_EXERCISE BRIEF:_
Extract every line in the entries below that contains the word "מפות", matching case exactly.

»»

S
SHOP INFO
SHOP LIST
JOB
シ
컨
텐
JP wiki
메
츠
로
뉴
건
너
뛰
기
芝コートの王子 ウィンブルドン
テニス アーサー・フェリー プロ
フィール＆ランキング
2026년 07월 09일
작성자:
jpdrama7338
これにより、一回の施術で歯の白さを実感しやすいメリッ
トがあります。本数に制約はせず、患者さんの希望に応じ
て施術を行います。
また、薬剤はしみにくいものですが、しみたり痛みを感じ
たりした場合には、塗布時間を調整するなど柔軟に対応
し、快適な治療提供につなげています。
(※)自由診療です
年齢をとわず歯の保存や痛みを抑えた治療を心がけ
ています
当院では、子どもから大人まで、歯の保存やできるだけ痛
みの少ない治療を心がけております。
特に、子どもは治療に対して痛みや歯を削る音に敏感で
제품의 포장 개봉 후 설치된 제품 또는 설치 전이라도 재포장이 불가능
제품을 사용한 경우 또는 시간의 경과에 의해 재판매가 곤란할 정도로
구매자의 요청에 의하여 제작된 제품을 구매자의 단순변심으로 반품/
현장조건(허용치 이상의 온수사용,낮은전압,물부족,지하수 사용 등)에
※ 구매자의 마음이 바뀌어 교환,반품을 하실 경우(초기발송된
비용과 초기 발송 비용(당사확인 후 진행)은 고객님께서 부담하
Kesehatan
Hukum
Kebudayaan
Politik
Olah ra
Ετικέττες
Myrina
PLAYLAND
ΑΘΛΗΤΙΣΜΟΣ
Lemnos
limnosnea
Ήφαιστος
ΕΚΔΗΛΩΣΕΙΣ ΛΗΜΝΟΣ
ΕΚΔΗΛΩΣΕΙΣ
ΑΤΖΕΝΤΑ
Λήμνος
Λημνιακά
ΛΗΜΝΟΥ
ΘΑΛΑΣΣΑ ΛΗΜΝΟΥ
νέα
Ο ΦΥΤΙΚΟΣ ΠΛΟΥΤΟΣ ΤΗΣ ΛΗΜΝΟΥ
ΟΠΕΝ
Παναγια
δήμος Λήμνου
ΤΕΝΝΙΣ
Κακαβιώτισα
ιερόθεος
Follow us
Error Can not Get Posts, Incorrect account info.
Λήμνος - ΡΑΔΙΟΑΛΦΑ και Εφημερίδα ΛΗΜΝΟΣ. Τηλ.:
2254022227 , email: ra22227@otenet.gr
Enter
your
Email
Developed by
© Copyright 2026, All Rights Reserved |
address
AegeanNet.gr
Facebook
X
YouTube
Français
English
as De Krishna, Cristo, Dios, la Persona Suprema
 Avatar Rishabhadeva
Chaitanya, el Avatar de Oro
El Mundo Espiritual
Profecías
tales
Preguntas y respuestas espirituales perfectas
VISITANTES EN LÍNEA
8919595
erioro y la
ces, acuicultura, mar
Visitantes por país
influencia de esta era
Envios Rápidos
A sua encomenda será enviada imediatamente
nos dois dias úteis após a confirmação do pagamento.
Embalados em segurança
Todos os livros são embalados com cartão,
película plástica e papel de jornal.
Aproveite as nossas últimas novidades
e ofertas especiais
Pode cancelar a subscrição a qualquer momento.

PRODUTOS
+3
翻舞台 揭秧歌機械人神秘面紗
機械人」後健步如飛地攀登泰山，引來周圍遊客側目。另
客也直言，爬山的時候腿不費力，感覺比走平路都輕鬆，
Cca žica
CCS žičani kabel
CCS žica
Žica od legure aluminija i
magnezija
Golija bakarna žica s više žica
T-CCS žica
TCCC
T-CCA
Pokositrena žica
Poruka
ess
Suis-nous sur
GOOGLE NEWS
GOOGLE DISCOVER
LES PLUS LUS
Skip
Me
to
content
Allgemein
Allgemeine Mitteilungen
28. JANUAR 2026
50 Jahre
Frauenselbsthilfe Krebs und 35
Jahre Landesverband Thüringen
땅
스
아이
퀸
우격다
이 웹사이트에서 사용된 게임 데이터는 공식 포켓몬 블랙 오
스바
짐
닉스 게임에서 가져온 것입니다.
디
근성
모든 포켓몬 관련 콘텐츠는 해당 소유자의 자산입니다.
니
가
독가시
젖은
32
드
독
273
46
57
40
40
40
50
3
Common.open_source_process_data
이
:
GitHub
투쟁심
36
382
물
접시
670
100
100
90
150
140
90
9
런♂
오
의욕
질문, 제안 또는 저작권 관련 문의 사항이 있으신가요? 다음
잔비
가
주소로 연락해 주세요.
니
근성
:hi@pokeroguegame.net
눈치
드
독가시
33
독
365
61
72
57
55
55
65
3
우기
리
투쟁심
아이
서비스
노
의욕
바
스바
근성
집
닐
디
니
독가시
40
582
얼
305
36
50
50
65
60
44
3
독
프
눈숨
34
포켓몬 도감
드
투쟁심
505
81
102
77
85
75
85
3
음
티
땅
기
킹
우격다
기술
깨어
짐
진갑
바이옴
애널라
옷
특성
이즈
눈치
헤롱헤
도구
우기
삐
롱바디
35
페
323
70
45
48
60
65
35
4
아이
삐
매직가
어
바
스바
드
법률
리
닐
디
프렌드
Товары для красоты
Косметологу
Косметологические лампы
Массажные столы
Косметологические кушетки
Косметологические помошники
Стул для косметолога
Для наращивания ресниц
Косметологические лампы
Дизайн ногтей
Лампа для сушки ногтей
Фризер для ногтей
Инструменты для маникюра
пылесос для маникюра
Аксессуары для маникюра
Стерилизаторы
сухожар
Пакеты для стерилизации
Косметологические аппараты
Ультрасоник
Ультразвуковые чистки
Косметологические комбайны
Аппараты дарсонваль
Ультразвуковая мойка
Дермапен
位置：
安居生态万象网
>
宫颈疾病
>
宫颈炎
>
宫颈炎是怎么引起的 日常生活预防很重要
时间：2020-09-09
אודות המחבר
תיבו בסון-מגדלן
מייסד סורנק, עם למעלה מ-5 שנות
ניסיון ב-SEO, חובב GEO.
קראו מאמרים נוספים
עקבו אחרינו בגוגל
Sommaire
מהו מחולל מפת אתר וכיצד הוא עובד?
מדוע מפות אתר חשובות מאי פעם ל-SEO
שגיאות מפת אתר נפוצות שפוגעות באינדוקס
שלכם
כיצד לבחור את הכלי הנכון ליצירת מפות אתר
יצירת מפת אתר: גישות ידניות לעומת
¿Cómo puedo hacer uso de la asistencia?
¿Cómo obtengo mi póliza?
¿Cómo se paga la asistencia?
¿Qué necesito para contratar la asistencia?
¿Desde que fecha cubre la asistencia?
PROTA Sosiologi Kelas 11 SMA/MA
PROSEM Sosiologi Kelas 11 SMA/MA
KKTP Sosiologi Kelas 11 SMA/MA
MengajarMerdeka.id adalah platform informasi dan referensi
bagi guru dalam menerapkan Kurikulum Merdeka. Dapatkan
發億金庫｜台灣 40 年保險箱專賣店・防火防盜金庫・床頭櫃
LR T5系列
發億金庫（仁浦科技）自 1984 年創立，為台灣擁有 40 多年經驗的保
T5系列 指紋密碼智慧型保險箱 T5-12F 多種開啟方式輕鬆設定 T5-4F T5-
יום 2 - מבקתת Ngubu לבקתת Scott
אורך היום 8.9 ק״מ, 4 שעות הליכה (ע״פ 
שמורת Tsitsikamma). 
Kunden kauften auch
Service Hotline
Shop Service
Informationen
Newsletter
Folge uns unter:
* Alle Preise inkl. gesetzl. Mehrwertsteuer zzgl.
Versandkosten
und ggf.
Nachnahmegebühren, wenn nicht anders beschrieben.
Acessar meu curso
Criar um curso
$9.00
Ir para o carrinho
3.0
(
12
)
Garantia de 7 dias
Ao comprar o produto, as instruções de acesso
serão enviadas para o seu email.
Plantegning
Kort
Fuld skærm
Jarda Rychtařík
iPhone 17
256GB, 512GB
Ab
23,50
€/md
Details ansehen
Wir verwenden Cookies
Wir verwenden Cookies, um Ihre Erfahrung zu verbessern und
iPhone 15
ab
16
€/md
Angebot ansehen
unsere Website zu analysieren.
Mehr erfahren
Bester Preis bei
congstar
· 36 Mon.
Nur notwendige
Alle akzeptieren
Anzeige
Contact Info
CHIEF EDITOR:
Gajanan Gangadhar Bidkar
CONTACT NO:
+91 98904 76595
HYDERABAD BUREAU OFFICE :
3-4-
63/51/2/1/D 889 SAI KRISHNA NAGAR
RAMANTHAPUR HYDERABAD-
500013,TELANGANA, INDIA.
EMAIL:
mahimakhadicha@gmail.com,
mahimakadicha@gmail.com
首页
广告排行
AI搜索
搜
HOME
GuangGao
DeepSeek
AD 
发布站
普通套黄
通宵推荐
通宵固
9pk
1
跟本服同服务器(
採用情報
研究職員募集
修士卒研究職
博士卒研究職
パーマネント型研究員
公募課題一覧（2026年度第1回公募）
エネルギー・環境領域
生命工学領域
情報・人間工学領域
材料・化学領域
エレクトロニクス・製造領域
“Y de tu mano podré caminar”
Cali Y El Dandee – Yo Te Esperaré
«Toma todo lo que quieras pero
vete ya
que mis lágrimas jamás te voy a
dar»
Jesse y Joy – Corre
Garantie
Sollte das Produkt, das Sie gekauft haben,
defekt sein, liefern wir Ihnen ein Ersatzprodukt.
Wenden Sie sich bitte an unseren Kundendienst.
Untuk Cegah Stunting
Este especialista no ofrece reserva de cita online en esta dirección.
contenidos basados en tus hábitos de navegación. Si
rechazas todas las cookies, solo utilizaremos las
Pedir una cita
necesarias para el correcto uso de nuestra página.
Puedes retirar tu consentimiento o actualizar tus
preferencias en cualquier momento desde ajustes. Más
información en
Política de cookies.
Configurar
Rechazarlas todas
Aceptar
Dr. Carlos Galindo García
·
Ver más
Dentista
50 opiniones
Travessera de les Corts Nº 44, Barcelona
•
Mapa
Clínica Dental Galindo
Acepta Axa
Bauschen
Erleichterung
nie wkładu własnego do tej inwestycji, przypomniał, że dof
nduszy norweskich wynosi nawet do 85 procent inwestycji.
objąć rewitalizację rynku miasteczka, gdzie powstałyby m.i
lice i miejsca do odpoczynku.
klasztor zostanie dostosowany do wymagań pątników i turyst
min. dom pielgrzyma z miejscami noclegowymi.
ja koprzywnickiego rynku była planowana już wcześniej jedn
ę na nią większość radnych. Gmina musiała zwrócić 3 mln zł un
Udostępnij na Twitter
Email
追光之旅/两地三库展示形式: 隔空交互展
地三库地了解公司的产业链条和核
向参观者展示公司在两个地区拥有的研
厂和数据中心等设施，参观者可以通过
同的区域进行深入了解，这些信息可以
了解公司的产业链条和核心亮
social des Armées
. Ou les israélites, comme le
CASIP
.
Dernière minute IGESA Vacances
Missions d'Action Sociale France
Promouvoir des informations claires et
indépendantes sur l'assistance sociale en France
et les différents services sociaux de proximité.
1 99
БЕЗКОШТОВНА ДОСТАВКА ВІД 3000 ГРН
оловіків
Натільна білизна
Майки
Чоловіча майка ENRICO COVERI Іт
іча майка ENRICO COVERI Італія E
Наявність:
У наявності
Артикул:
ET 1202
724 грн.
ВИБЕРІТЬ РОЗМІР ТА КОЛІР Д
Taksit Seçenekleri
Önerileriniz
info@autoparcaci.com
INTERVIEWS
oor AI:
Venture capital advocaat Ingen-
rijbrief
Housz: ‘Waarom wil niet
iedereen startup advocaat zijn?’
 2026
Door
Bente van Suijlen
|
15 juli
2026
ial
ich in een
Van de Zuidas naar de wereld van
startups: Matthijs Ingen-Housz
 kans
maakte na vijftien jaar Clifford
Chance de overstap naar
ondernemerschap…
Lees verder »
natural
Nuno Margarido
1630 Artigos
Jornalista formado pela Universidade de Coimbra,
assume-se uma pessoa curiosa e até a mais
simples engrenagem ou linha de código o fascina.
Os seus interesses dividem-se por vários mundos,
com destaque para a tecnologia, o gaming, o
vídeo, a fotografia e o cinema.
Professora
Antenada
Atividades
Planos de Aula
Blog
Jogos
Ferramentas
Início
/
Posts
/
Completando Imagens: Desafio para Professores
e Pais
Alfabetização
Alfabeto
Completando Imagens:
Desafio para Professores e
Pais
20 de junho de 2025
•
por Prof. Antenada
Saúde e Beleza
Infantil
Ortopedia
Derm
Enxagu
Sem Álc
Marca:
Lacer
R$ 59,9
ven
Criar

««

_TASK RESPONSE:_
מדוע מפות אתר חשובות מאי פעם ל-SEO
כיצד לבחור את הכלי הנכון ליצירת מפות אתר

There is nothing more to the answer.